Clinton went on to say that some politicians "turn away" from trying to pass gun control legislation due to it being a "very political, difficult issue in America." She also added this on Twitter:

Heartbroken and angry. We must act to stop gun violence, and we cannot wait any longer. Praying for the victims' families in Virginia. -H

— Hillary Clinton (@HillaryClinton)August 26, 2015

Other candidates, including Vermont Senator Bernie Sanders, a self-declared socialist who is Clinton's main competition for the Democratic Party nomination, stuck to issuing apolitical statements expressing sorrow and shock.

I am saddened by the senseless deaths of Alison Parker and Adam Ward.

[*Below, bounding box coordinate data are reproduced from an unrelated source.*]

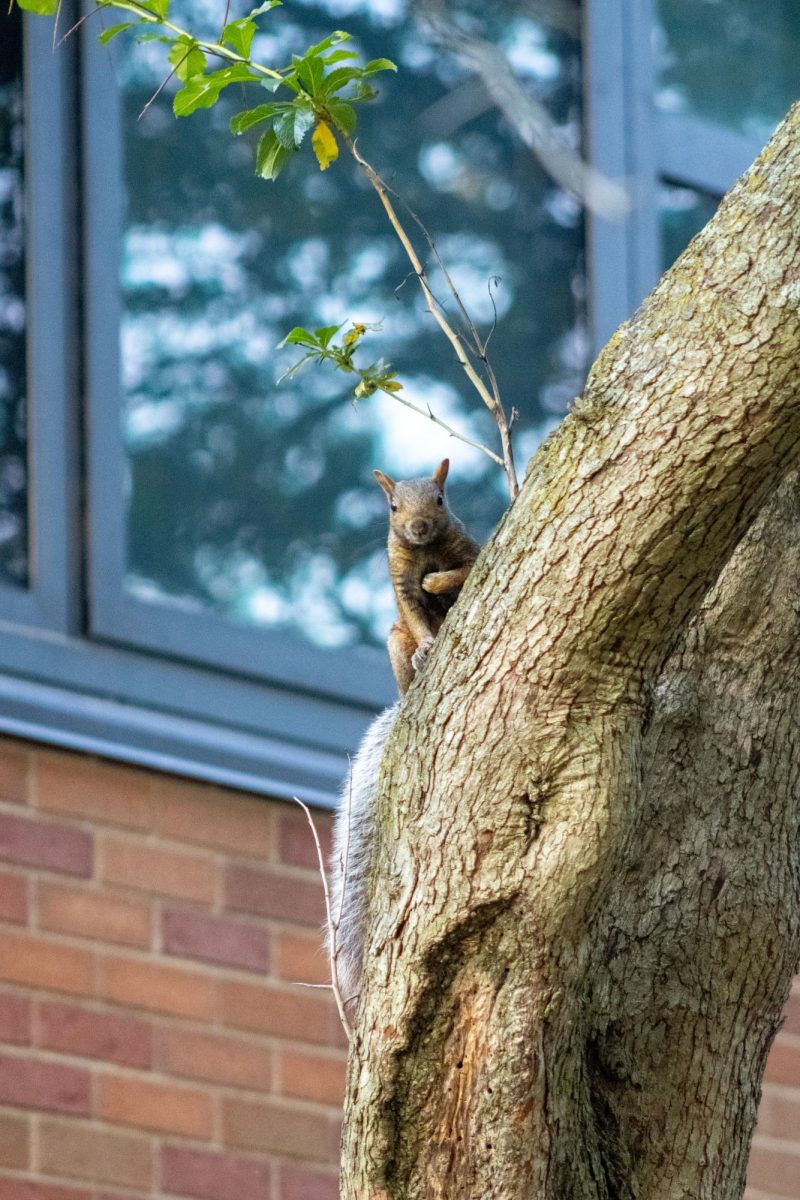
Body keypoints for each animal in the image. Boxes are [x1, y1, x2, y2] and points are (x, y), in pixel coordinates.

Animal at [328, 458, 479, 1003]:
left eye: (440, 499)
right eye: (392, 506)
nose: (416, 526)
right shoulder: (401, 583)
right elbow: (413, 606)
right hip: (395, 644)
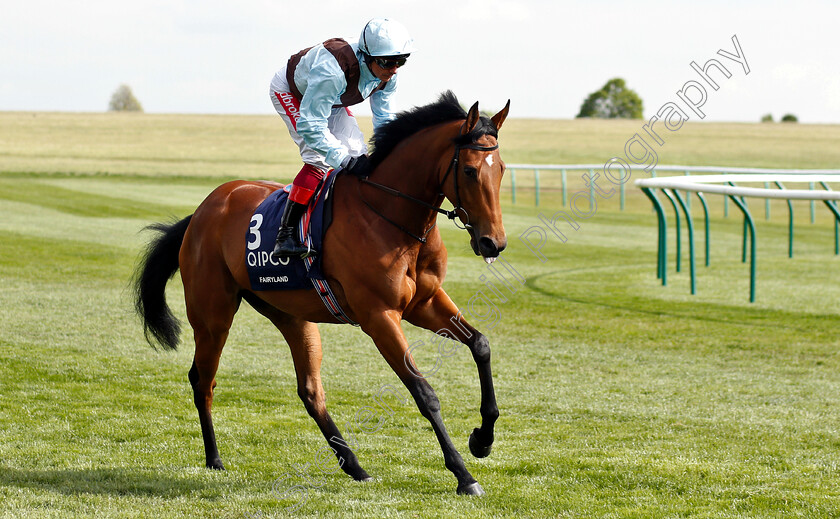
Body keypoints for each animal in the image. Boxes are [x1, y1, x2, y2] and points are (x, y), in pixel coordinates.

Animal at [135, 91, 508, 498]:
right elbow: (424, 392)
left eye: (502, 169)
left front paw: (483, 439)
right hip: (212, 316)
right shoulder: (379, 316)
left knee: (310, 392)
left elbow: (481, 344)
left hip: (291, 315)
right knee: (203, 380)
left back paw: (356, 467)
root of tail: (201, 212)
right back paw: (214, 458)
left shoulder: (424, 303)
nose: (493, 242)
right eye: (470, 170)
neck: (392, 216)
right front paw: (463, 474)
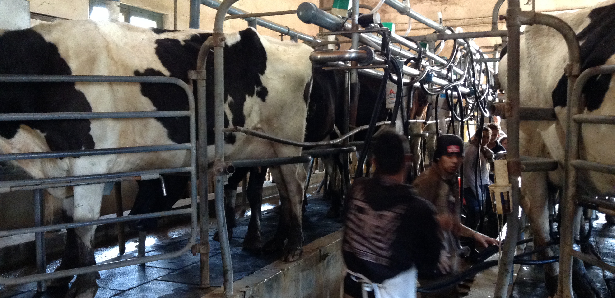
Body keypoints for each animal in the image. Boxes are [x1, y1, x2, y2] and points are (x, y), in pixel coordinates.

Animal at [0, 19, 312, 296]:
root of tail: (300, 50)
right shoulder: (61, 169)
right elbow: (69, 224)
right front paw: (61, 275)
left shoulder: (90, 161)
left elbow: (83, 222)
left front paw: (84, 284)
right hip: (271, 149)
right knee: (284, 189)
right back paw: (278, 242)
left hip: (288, 140)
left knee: (295, 188)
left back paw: (294, 246)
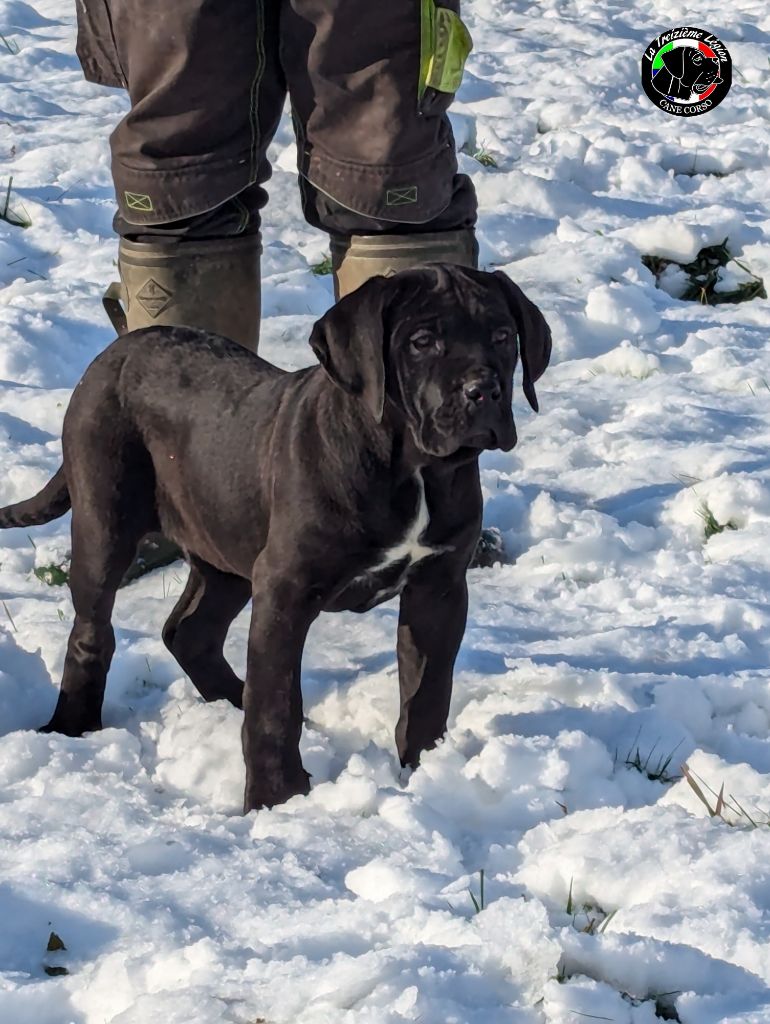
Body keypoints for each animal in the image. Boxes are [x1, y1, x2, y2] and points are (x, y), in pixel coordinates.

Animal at [1, 268, 552, 811]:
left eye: (503, 336)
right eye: (421, 342)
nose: (483, 390)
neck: (412, 466)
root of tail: (112, 353)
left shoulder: (439, 587)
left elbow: (428, 688)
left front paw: (422, 767)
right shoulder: (286, 587)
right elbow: (276, 702)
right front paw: (275, 798)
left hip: (225, 546)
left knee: (189, 631)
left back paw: (230, 699)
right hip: (105, 521)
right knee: (93, 630)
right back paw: (72, 727)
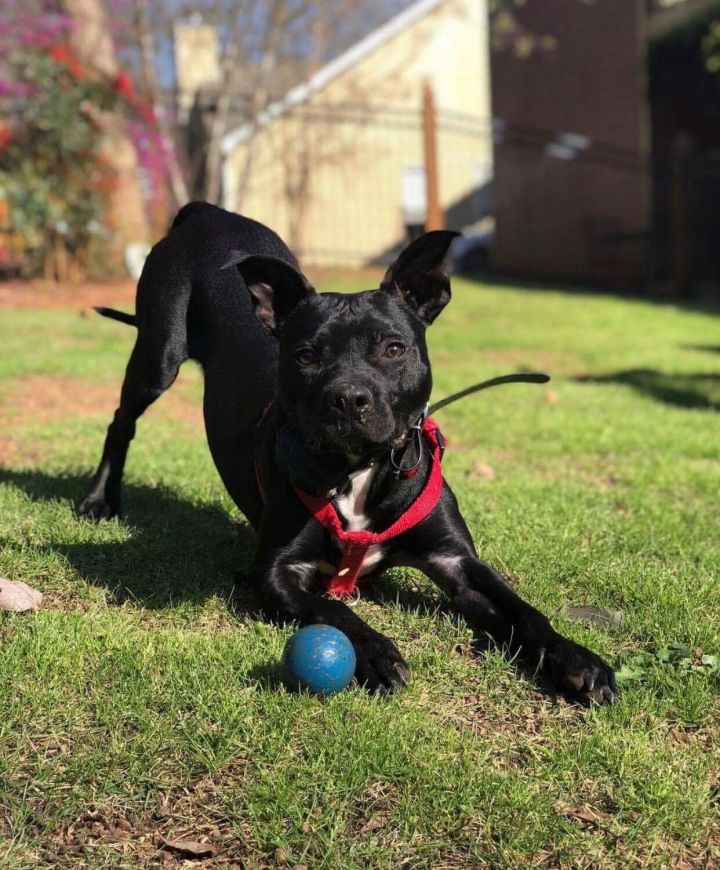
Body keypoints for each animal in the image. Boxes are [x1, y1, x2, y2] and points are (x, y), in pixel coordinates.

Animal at [80, 204, 620, 708]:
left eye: (393, 348)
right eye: (304, 355)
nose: (348, 398)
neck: (360, 467)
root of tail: (208, 212)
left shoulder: (457, 561)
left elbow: (524, 610)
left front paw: (577, 659)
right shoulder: (278, 571)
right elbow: (335, 610)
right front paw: (376, 652)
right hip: (157, 354)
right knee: (121, 422)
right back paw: (99, 500)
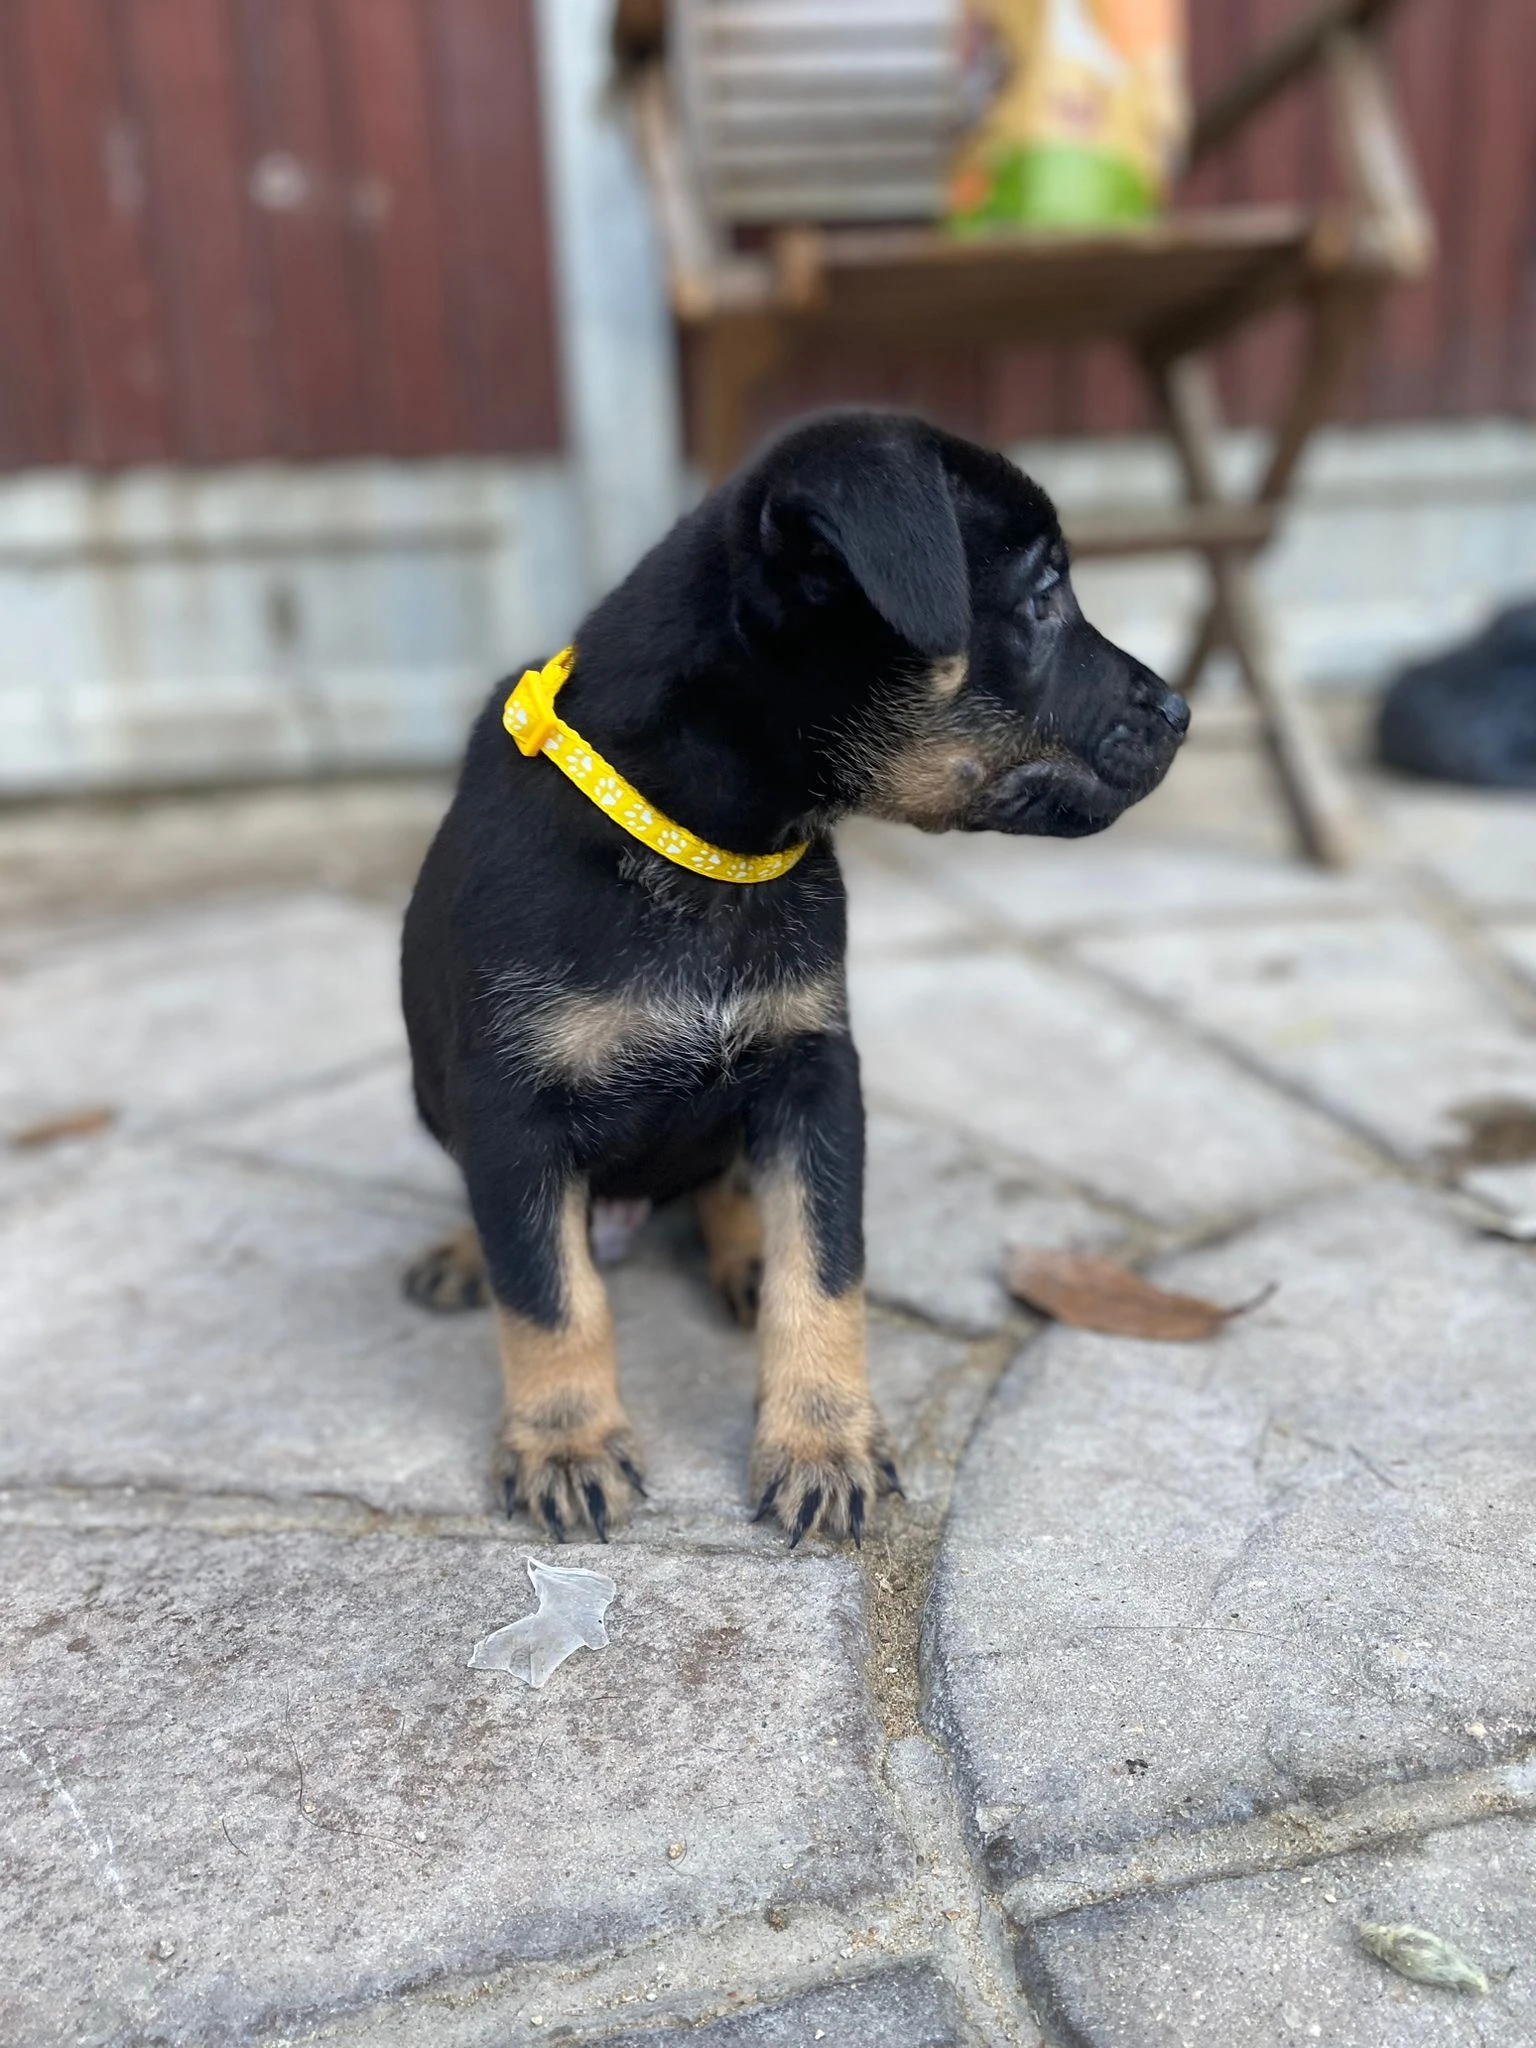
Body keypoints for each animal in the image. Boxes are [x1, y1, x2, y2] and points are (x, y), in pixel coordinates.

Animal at [399, 407, 1187, 1540]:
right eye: (1043, 596)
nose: (1180, 709)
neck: (694, 847)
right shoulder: (514, 1107)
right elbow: (550, 1293)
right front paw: (566, 1440)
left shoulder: (812, 1073)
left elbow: (822, 1265)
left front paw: (820, 1440)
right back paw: (468, 1251)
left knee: (728, 1189)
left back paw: (740, 1256)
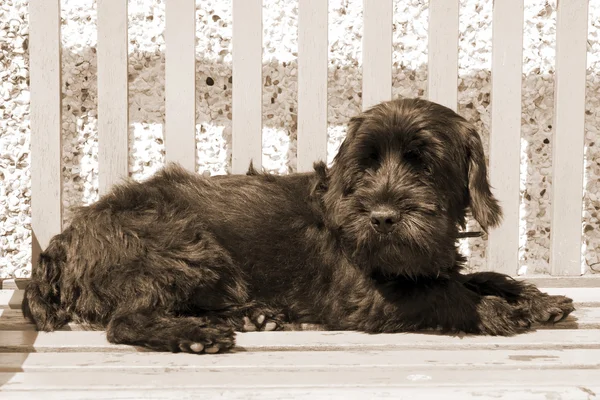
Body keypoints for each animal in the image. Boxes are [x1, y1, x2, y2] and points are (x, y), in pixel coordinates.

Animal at [23, 97, 576, 354]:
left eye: (423, 164)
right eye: (365, 165)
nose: (381, 217)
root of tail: (63, 242)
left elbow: (477, 276)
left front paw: (537, 298)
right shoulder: (362, 297)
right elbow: (448, 293)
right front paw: (498, 312)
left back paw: (253, 316)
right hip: (181, 244)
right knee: (125, 320)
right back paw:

Jane and I have their families and friends in our thoughts.

— Bernie Sanders (@BernieSanders)August 26, 2015

Shocked by the horrific murders in Roanoke. Columba and I are praying for Alison, Adam and all those affected.

— Jeb Bush (@JebBush)August 26, 2015

All of our thoughts and prayers are with the family, friends, and loved ones of — Ted Cruz (@tedcruz)August 26, 2015

Clinton is unique among 2016 hopefuls for voicing opposition to the politically powerful gun lobby, which reflects her long-held views. In 1999, as First Lady, she lent her support to a campaign to defeat a pro-gun measure in Missouri; since the Charleston, South Carolina, church shooting she has been critical of gun violence in America on her campaign—a message that seems increasingly relevant as more and more mass shootings make the news.

"I want to reiterate how important it is we not let another terrible instance go by without trying to do something more to prevent this incredible killing that is stalking our country" said in Iowa. "I hope that in addition to expressing sympathy for those directly affected, that this is maybe—for the media, for the public, for elected officials, for every American—what it hopefully will finally take for us to act."